Debby
- Debby in 2008
- Species: Polar bear
- Sex: Female
- Born: c. 1966 Soviet Union
- Died: 17 November 2008 (aged 41–42) Winnipeg, Manitoba, Canada
- Known for: Oldest polar bear recorded
- Residence: Assiniboine Park Zoo

= Debby (polar bear) =

Longest-lived known polar bear

Debby (1966 - November 17, 2008) was a female polar bear, considered by scholars as the world's oldest. She lived in the Assiniboine Park Zoo in Winnipeg.

Debby was born in the Soviet Arctic in 1966, and subsequently orphaned; she arrived in Winnipeg when she was a year old with another polar bear cub, Dennis, who was later sent to the Calgary Zoo.

While in captivity, she had six cubs with her mate Skipper. As of her death, all six of them were still living. She was described as "the most popular animal in the zoo's history". She liked to swim and play in the pond in her habitat, and her keepers said that "her favourite pastimes remains eating". Some of her favorite treats included veggie dogs and smoked goldeye. While healthy, she weighed over 300 kg.

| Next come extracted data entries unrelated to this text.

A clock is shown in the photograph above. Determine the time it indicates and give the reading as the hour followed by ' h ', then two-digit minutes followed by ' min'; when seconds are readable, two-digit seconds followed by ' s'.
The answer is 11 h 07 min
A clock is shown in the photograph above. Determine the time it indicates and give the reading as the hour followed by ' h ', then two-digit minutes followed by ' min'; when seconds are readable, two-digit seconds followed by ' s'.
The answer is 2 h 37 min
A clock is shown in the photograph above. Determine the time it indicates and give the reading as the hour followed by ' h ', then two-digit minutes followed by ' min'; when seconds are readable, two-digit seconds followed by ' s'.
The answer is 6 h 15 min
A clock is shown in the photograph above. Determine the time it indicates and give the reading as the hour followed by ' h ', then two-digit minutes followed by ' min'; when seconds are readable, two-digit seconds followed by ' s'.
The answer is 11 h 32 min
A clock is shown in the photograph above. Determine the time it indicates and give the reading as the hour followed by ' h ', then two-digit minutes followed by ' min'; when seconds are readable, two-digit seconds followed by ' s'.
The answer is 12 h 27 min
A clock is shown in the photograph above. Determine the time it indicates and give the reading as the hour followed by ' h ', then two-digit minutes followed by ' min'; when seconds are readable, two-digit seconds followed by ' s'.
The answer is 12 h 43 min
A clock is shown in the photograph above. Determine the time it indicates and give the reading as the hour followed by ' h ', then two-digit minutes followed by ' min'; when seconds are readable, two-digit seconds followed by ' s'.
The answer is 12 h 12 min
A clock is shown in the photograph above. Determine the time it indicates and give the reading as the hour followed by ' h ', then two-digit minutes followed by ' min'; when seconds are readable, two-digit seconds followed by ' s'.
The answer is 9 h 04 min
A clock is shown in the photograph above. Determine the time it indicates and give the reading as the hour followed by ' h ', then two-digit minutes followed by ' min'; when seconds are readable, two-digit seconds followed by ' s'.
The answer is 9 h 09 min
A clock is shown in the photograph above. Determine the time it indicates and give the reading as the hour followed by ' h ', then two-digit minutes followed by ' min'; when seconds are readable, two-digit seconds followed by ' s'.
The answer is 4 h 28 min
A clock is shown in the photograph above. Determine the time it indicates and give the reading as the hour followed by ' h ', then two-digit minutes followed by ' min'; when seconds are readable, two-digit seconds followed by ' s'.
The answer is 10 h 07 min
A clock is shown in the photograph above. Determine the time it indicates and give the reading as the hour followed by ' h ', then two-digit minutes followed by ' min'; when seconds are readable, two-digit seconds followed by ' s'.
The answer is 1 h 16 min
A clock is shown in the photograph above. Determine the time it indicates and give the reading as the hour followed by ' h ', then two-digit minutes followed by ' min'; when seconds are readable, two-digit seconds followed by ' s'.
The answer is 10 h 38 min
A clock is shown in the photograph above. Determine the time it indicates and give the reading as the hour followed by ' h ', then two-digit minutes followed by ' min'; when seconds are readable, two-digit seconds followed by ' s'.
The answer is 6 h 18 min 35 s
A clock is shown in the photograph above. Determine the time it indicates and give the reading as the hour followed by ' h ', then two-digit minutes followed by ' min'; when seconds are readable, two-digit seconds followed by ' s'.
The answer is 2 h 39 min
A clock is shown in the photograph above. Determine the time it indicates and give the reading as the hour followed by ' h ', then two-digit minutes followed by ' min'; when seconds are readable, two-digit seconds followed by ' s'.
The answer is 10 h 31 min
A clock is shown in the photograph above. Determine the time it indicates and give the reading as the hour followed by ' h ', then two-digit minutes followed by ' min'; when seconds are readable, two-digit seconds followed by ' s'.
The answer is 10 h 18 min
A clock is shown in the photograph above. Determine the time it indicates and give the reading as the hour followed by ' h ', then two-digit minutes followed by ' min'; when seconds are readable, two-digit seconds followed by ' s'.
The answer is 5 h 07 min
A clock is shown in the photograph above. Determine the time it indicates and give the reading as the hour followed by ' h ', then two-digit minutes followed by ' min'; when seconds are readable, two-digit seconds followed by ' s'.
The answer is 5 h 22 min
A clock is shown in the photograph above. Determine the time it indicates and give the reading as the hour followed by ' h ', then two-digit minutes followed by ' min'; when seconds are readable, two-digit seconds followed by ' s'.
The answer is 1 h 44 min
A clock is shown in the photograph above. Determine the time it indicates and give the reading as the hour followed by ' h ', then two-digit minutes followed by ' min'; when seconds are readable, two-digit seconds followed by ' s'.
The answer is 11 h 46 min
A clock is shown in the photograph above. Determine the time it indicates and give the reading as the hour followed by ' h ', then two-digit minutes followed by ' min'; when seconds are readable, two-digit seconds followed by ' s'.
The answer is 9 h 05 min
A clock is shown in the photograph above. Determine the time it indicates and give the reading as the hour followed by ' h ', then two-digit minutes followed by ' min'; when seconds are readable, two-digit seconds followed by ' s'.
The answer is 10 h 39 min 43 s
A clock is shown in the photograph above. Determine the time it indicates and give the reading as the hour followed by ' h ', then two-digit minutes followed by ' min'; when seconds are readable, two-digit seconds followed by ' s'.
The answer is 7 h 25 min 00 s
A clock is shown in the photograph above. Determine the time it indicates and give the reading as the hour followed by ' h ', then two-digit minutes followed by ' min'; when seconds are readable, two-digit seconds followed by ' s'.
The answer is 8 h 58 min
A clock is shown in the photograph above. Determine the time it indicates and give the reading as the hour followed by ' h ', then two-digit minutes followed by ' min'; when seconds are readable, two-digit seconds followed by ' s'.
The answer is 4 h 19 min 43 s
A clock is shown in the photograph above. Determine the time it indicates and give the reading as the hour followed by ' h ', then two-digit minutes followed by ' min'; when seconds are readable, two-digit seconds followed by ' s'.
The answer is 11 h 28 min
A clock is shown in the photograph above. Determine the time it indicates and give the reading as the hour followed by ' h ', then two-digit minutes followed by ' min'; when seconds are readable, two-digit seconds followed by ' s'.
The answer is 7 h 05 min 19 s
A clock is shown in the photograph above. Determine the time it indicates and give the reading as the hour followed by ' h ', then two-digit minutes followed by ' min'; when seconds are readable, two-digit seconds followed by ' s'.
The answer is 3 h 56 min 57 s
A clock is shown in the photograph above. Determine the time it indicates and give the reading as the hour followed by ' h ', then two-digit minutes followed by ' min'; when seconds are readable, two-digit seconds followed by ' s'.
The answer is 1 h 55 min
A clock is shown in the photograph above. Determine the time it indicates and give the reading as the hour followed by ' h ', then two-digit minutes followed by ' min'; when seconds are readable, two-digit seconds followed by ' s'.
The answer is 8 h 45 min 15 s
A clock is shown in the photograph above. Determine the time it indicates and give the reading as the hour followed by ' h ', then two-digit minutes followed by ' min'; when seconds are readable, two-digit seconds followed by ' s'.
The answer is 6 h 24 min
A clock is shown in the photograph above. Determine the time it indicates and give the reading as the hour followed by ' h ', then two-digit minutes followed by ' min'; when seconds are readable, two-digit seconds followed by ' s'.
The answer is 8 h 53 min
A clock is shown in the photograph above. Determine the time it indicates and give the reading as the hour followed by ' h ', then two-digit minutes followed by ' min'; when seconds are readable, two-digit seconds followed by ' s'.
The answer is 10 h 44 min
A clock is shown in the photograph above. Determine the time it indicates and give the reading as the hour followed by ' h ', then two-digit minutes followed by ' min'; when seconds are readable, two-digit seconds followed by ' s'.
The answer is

In August 2008, the Guinness World Records certified her as not only the oldest polar bear when she turned 41 years old, but one of the three oldest individuals ever recorded of all eight bear species. Robert E. Wrigley, the zoo's curator, believed that she managed to live such a long life due "exceptional genetic inheritance, high-quality diet, daily activity, and special care from her keepers", and reported that over most of her life she had needed only three relatively minor medical procedures. She inspired Wrigley's book Polar Bear encounters at Churchill, as well as two children's books.

In November 2008, she was found to have multiple organ dysfunction syndrome, and was subsequently euthanized after she stopped eating and found it difficult to get up. She was 41 years old, and had had several strokes and other age-related medical issues in the years leading up to her death.

After her death, the zoo held a memorial, which featured a smudging ceremony and songs and speeches in Debby's honor. Later, a statue of Debby by Charles Johnston was put up in Assiniboine Park Zoo. The statue contained some of her ashes. Debby was the Assiniboine Park Zoo's last polar bear at the time. It did not immediately get a new polar bear after her death, since the enclosure in which she had lived since her arrival in 1967, which was state-of-the-art when built in 1958, no longer met Manitoba's standards for keeping polar bears. Her enclosure was concrete, without any soft ground, and was too small and had too small of a pool. After opening a new Polar Bear Conservation Center, the zoo got a new polar bear named Hudson in 2013.